** Opening Working data block **
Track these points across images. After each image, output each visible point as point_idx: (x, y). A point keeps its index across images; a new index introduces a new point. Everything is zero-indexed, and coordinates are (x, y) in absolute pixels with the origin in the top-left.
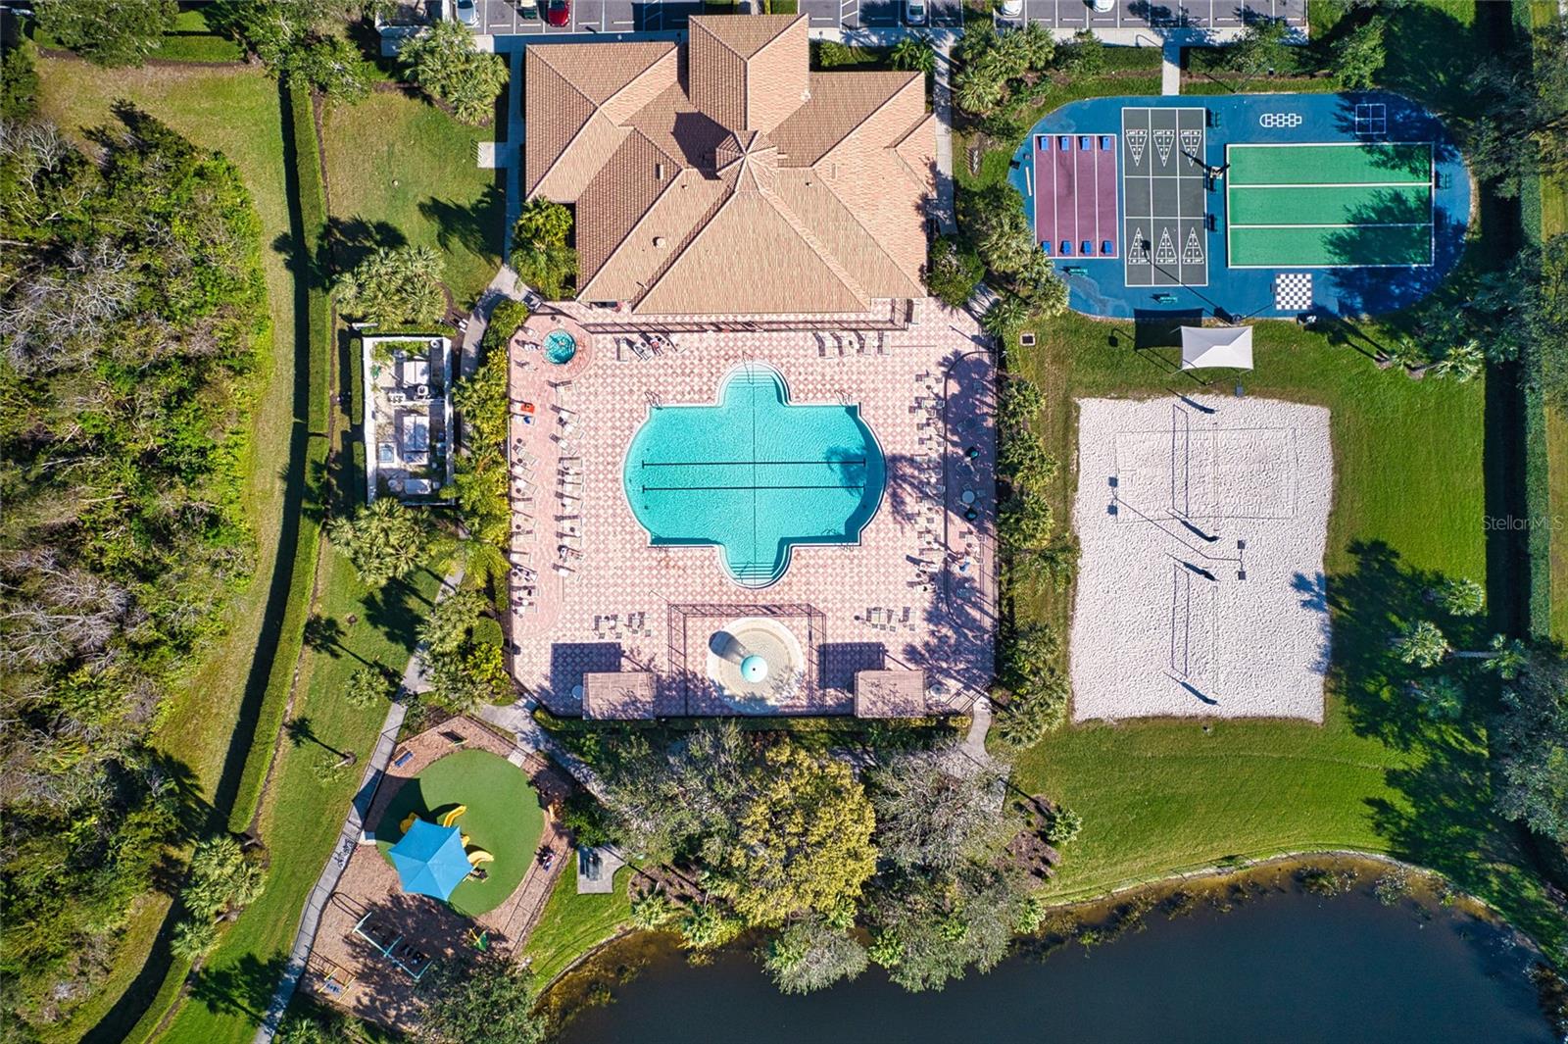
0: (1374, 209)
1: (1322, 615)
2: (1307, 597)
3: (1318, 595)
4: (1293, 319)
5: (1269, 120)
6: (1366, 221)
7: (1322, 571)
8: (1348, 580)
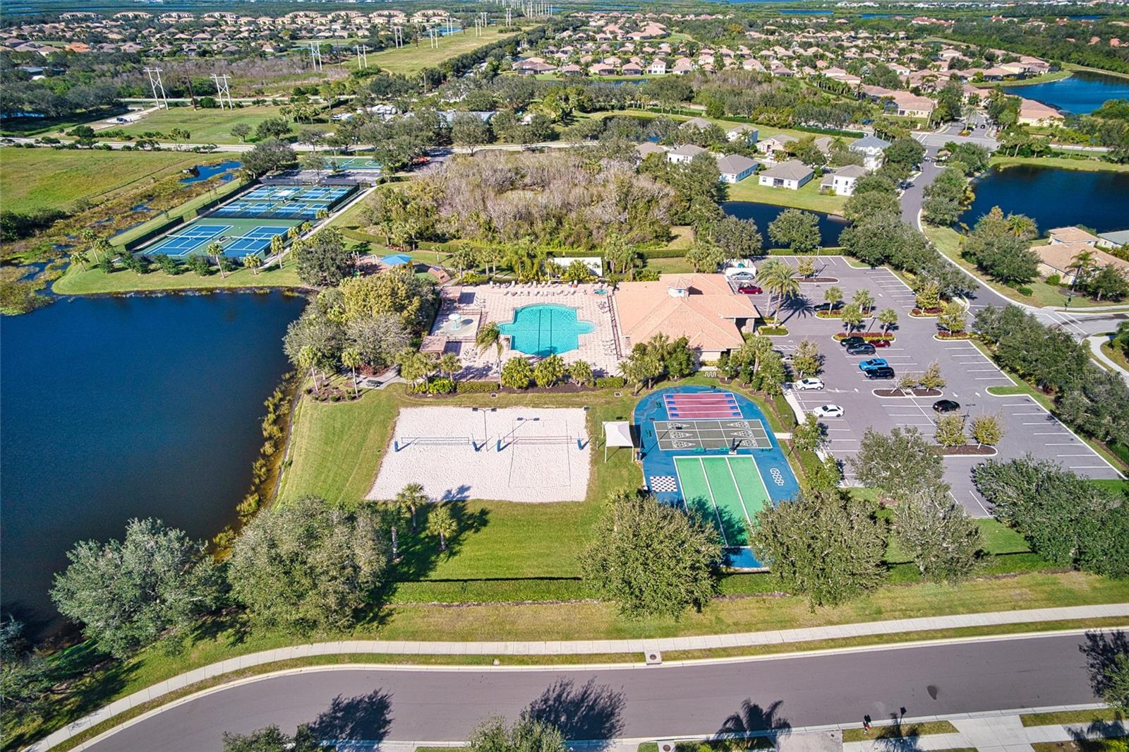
0: (730, 519)
1: (439, 499)
2: (454, 492)
3: (454, 497)
4: (645, 483)
5: (776, 473)
6: (720, 515)
7: (470, 498)
8: (463, 508)
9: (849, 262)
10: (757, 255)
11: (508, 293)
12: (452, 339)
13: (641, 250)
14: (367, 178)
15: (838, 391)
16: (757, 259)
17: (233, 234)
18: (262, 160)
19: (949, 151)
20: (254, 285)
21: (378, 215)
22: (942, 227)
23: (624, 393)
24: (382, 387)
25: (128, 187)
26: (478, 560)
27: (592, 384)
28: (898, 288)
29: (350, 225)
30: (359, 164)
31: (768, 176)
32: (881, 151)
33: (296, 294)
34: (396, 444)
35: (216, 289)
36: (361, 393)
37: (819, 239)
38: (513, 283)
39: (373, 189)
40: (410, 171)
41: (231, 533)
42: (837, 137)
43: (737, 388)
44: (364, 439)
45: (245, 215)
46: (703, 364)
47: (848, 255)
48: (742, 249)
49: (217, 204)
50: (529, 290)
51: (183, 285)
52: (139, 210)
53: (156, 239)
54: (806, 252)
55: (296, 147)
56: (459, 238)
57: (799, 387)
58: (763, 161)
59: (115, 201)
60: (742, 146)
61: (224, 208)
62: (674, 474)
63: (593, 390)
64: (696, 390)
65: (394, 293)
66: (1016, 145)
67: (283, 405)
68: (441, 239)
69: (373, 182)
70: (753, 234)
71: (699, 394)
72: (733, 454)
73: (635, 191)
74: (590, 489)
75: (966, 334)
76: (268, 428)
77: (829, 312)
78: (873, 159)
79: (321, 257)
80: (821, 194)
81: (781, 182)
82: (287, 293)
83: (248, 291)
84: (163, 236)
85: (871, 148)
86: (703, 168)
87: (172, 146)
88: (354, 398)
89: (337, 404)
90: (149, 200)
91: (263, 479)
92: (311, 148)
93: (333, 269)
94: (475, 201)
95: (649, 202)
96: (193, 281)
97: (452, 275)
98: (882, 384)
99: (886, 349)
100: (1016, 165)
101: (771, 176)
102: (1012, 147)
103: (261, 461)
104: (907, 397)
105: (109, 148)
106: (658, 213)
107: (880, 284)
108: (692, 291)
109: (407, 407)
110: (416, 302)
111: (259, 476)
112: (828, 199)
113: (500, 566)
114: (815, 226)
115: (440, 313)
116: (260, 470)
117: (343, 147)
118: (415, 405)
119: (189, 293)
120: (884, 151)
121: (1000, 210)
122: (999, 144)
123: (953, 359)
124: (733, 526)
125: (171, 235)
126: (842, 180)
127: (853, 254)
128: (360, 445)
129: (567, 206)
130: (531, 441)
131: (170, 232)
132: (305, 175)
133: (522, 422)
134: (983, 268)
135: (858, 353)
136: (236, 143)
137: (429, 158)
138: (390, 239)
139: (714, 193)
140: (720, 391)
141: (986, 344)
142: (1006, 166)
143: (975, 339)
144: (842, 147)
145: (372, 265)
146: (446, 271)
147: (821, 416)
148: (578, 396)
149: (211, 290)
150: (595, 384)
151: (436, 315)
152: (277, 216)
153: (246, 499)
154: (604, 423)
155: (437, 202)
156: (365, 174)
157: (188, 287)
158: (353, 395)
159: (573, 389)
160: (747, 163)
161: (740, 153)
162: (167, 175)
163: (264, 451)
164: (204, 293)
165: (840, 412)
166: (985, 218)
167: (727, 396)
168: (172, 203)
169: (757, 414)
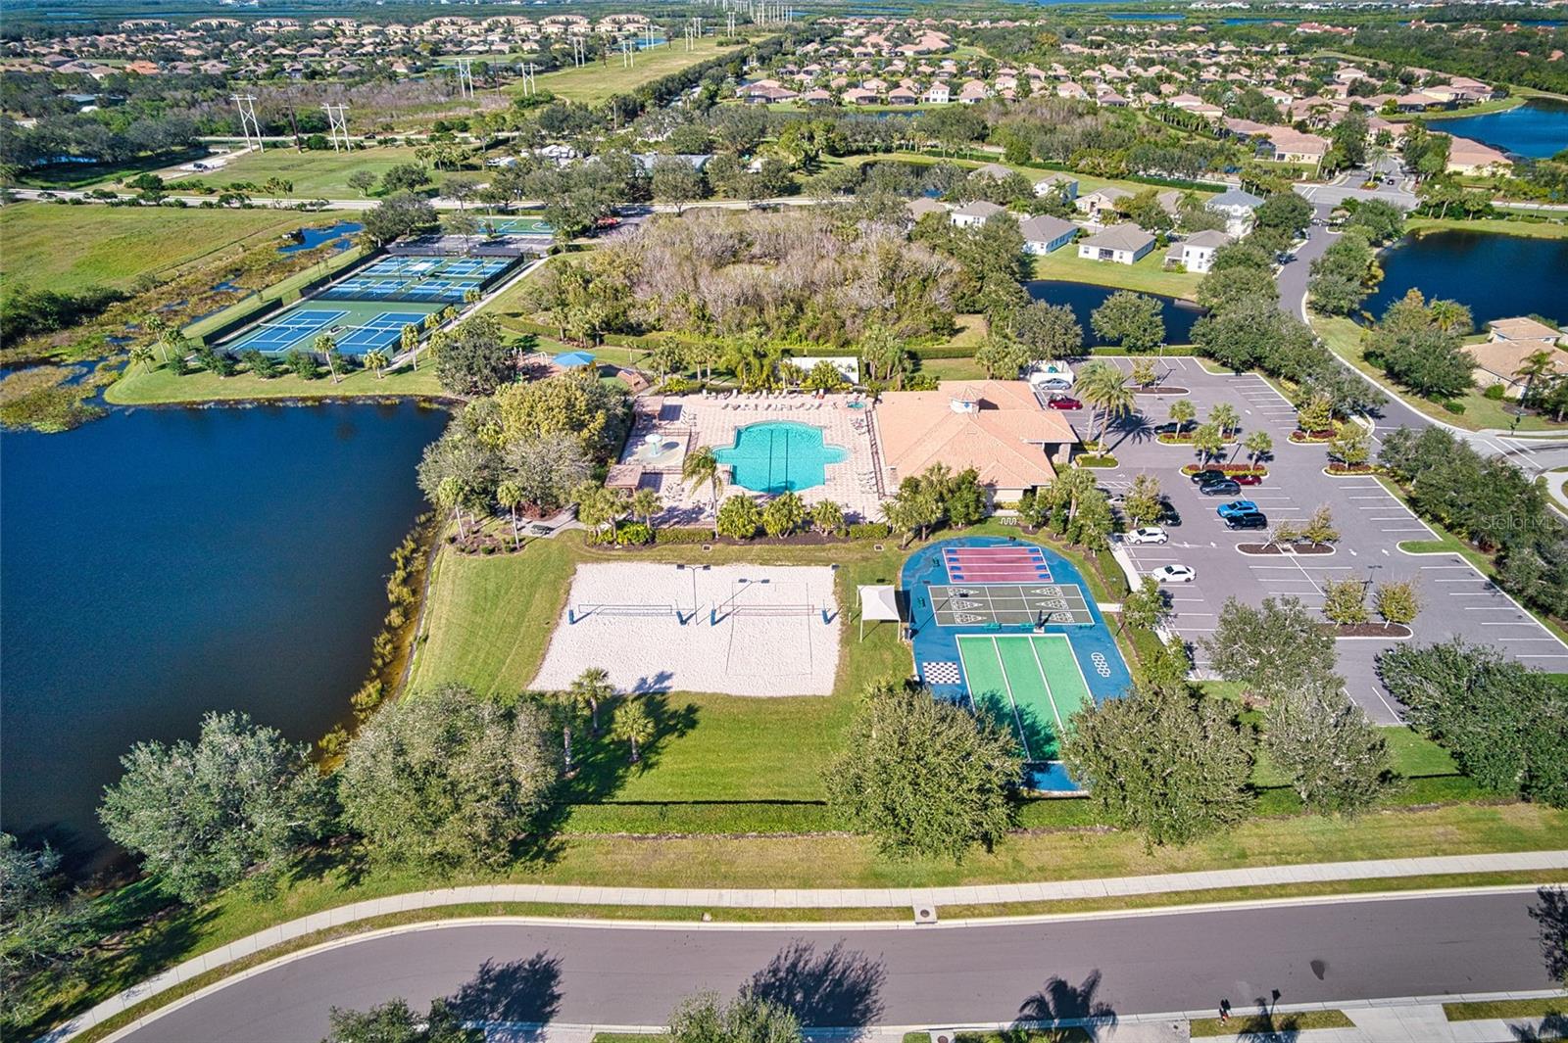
0: (1034, 722)
1: (630, 690)
2: (650, 681)
3: (650, 687)
4: (915, 672)
6: (1021, 716)
7: (673, 690)
8: (662, 704)
9: (1204, 365)
10: (1075, 355)
11: (727, 406)
12: (649, 468)
13: (913, 347)
14: (535, 246)
15: (1187, 545)
16: (1075, 360)
17: (350, 322)
18: (390, 221)
19: (1347, 210)
20: (378, 393)
21: (549, 298)
22: (1335, 318)
23: (887, 546)
24: (553, 535)
25: (209, 258)
26: (684, 775)
27: (843, 532)
28: (1273, 403)
29: (511, 311)
30: (523, 228)
31: (1092, 245)
32: (1250, 210)
33: (436, 406)
34: (572, 614)
35: (326, 397)
36: (524, 543)
37: (1162, 333)
38: (735, 391)
39: (542, 261)
40: (593, 237)
41: (343, 733)
42: (1188, 191)
43: (1047, 541)
44: (528, 604)
45: (366, 297)
46: (998, 506)
47: (1204, 356)
48: (1054, 347)
49: (329, 282)
50: (756, 401)
51: (280, 392)
52: (223, 289)
53: (245, 329)
54: (1144, 351)
55: (436, 203)
56: (660, 330)
57: (1133, 540)
58: (1084, 224)
59: (190, 277)
60: (1056, 203)
61: (339, 286)
62: (956, 660)
63: (844, 542)
64: (988, 543)
65: (570, 405)
66: (1443, 203)
67: (416, 558)
68: (636, 330)
69: (542, 251)
70: (1070, 326)
71: (992, 548)
72: (1040, 633)
73: (906, 266)
74: (839, 678)
75: (1368, 468)
76: (395, 590)
77: (1176, 435)
78: (1239, 222)
79: (470, 355)
80: (1166, 271)
81: (1110, 253)
82: (423, 404)
83: (369, 402)
84: (254, 324)
85: (1236, 206)
86: (1000, 234)
87: (269, 202)
88: (514, 550)
89: (490, 557)
90: (236, 276)
91: (387, 660)
92: (457, 204)
93: (486, 372)
94: (683, 277)
95: (924, 280)
96: (295, 387)
97: (650, 381)
98: (1250, 536)
99: (1256, 487)
100: (1443, 230)
101: (1096, 245)
102: (1437, 205)
103: (385, 636)
104: (1284, 554)
105: (184, 205)
106: (937, 296)
107: (1247, 397)
108: (984, 405)
109: (586, 562)
110: (600, 417)
111: (382, 657)
112: (1175, 277)
113: (713, 784)
114: (1157, 315)
115: (633, 433)
116: (384, 648)
117: (502, 204)
118: (598, 560)
119: (288, 403)
120: (1254, 210)
121: (1419, 293)
122: (1419, 201)
123: (1350, 502)
124: (1039, 732)
125: (266, 324)
126: (1195, 251)
127: (1210, 355)
128: (522, 615)
129: (810, 286)
130: (759, 611)
131: (264, 319)
132: (450, 242)
133: (745, 584)
134: (1394, 375)
135: (1216, 492)
136: (355, 197)
137: (620, 219)
138: (565, 330)
139: (1016, 269)
140: (1021, 545)
141: (1397, 481)
142: (1428, 232)
143: (1381, 474)
144: (1196, 206)
145: (540, 366)
146: (642, 375)
147: (1164, 580)
148: (824, 550)
149: (320, 399)
150: (848, 533)
151: (628, 436)
152: (410, 298)
153: (364, 687)
154: (859, 587)
155: (631, 281)
156: (532, 241)
157: (288, 395)
158: (512, 546)
159: (817, 540)
160: (1063, 227)
161: (1052, 212)
162: (260, 241)
163: (390, 622)
164: (309, 403)
165: (1191, 575)
166: (1398, 305)
167: (1031, 551)
168: (267, 280)
169: (1075, 578)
** Closing Working data block **
Work required –
The records must be restated word for word, apart from any images.

Answer for the task –
Track these points across images. After each image, output each visible point as point_idx: (x, y). A point keeps its index across images; a new index introduces a new point. Everything is zero-indexed, and coordinates are (x, y) in absolute pixels with the origin in the top-left.
0: (1374, 209)
1: (1322, 615)
2: (1307, 597)
3: (1318, 595)
4: (1293, 319)
5: (1269, 120)
6: (1366, 221)
7: (1322, 571)
8: (1348, 580)
0: (730, 519)
1: (439, 499)
2: (454, 492)
3: (454, 497)
4: (645, 483)
5: (776, 473)
6: (720, 515)
7: (470, 498)
8: (463, 508)
9: (849, 262)
10: (757, 255)
11: (508, 293)
12: (452, 339)
13: (641, 250)
14: (367, 178)
15: (838, 391)
16: (757, 259)
17: (233, 234)
18: (262, 160)
19: (949, 151)
20: (254, 285)
21: (378, 215)
22: (942, 227)
23: (624, 393)
24: (382, 387)
25: (128, 187)
26: (478, 560)
27: (592, 384)
28: (898, 288)
29: (350, 225)
30: (359, 164)
31: (768, 176)
32: (881, 151)
33: (296, 294)
34: (396, 444)
35: (216, 289)
36: (361, 393)
37: (819, 239)
38: (513, 283)
39: (373, 189)
40: (410, 171)
41: (231, 533)
42: (837, 137)
43: (737, 388)
44: (364, 439)
45: (245, 215)
46: (703, 364)
47: (848, 255)
48: (742, 249)
49: (217, 204)
50: (529, 290)
51: (183, 285)
52: (139, 210)
53: (156, 239)
54: (806, 252)
55: (296, 147)
56: (459, 238)
57: (799, 387)
58: (763, 161)
59: (115, 201)
60: (742, 146)
61: (224, 208)
62: (674, 474)
63: (593, 390)
64: (696, 390)
65: (394, 293)
66: (1016, 145)
67: (283, 405)
68: (441, 239)
69: (373, 182)
70: (753, 234)
71: (699, 394)
72: (733, 454)
73: (635, 191)
74: (590, 489)
75: (966, 334)
76: (268, 428)
77: (829, 312)
78: (873, 159)
79: (321, 257)
80: (821, 194)
81: (781, 182)
82: (287, 293)
83: (248, 291)
84: (163, 236)
85: (871, 148)
86: (703, 168)
87: (172, 146)
88: (354, 398)
89: (337, 404)
90: (149, 200)
91: (263, 479)
92: (311, 148)
93: (333, 269)
94: (475, 201)
95: (649, 202)
96: (193, 281)
97: (452, 275)
98: (882, 384)
99: (886, 349)
100: (1016, 165)
101: (771, 176)
102: (1012, 147)
103: (261, 461)
104: (907, 397)
105: (109, 148)
106: (658, 213)
107: (880, 284)
108: (692, 291)
109: (407, 407)
110: (416, 302)
111: (259, 476)
112: (828, 199)
113: (500, 566)
114: (815, 226)
115: (440, 313)
116: (260, 470)
117: (343, 147)
118: (415, 405)
119: (189, 293)
120: (884, 151)
121: (1000, 210)
122: (999, 144)
123: (953, 359)
124: (733, 526)
125: (171, 235)
126: (842, 180)
127: (853, 254)
128: (360, 445)
129: (567, 206)
130: (531, 441)
131: (170, 232)
132: (305, 175)
133: (522, 422)
134: (983, 268)
135: (858, 353)
136: (236, 143)
137: (429, 158)
138: (390, 239)
139: (714, 193)
140: (720, 391)
141: (986, 344)
142: (1006, 166)
143: (975, 339)
144: (842, 147)
145: (372, 265)
146: (446, 271)
147: (821, 416)
148: (578, 396)
149: (211, 290)
150: (595, 384)
151: (436, 315)
152: (277, 216)
153: (246, 499)
154: (604, 423)
155: (437, 202)
156: (365, 174)
157: (188, 287)
158: (353, 395)
159: (573, 389)
160: (747, 163)
161: (740, 153)
162: (167, 175)
163: (264, 451)
164: (204, 293)
165: (840, 412)
166: (985, 218)
167: (727, 396)
168: (172, 203)
169: (757, 414)
0: (1034, 722)
1: (630, 690)
2: (650, 681)
3: (650, 687)
4: (915, 672)
6: (1021, 716)
7: (673, 690)
8: (662, 704)
9: (1204, 365)
10: (1075, 355)
11: (727, 406)
12: (649, 468)
13: (913, 347)
14: (535, 246)
15: (1187, 545)
16: (1075, 360)
17: (350, 322)
18: (390, 221)
19: (1347, 210)
20: (378, 393)
21: (549, 298)
22: (1335, 318)
23: (887, 546)
24: (553, 535)
25: (209, 258)
26: (684, 775)
27: (843, 532)
28: (1273, 403)
29: (511, 311)
30: (523, 228)
31: (1092, 245)
32: (1250, 210)
33: (436, 406)
34: (572, 614)
35: (326, 397)
36: (524, 543)
37: (1162, 333)
38: (735, 391)
39: (542, 261)
40: (593, 237)
41: (343, 733)
42: (1188, 191)
43: (1047, 541)
44: (528, 604)
45: (366, 297)
46: (998, 506)
47: (1204, 356)
48: (1054, 347)
49: (329, 282)
50: (756, 401)
51: (280, 392)
52: (223, 289)
53: (245, 329)
54: (1144, 351)
55: (436, 203)
56: (660, 330)
57: (1133, 540)
58: (1084, 224)
59: (190, 277)
60: (1056, 203)
61: (339, 286)
62: (956, 660)
63: (844, 542)
64: (988, 543)
65: (570, 405)
66: (1443, 203)
67: (416, 558)
68: (636, 330)
69: (542, 251)
70: (1070, 326)
71: (992, 548)
72: (1040, 633)
73: (906, 266)
74: (839, 678)
75: (1368, 468)
76: (395, 590)
77: (1176, 435)
78: (1239, 222)
79: (470, 355)
80: (1166, 271)
81: (1110, 253)
82: (423, 404)
83: (369, 402)
84: (254, 324)
85: (1236, 206)
86: (1000, 234)
87: (269, 202)
88: (514, 550)
89: (490, 557)
90: (236, 276)
91: (387, 660)
92: (457, 204)
93: (486, 372)
94: (683, 277)
95: (924, 280)
96: (295, 387)
97: (650, 381)
98: (1250, 536)
99: (1256, 487)
100: (1443, 230)
101: (1096, 245)
102: (1437, 205)
103: (385, 636)
104: (1284, 554)
105: (184, 205)
106: (937, 296)
107: (1247, 397)
108: (984, 405)
109: (586, 562)
110: (600, 417)
111: (382, 657)
112: (1175, 277)
113: (713, 784)
114: (1157, 315)
115: (633, 433)
116: (384, 648)
117: (502, 204)
118: (598, 560)
119: (288, 403)
120: (1254, 210)
121: (1419, 293)
122: (1419, 201)
123: (1350, 502)
124: (1039, 732)
125: (266, 324)
126: (1195, 251)
127: (1210, 355)
128: (522, 615)
129: (810, 286)
130: (759, 611)
131: (264, 319)
132: (450, 242)
133: (745, 584)
134: (1394, 375)
135: (1216, 492)
136: (355, 197)
137: (620, 219)
138: (565, 330)
139: (1016, 269)
140: (1021, 545)
141: (1397, 481)
142: (1428, 232)
143: (1381, 474)
144: (1196, 206)
145: (540, 366)
146: (642, 375)
147: (1164, 580)
148: (824, 550)
149: (320, 399)
150: (848, 533)
151: (628, 436)
152: (410, 298)
153: (364, 687)
154: (859, 587)
155: (631, 281)
156: (532, 241)
157: (288, 395)
158: (512, 546)
159: (817, 540)
160: (1063, 227)
161: (1052, 212)
162: (260, 241)
163: (390, 622)
164: (309, 403)
165: (1191, 575)
166: (1398, 305)
167: (1031, 551)
168: (267, 280)
169: (1075, 578)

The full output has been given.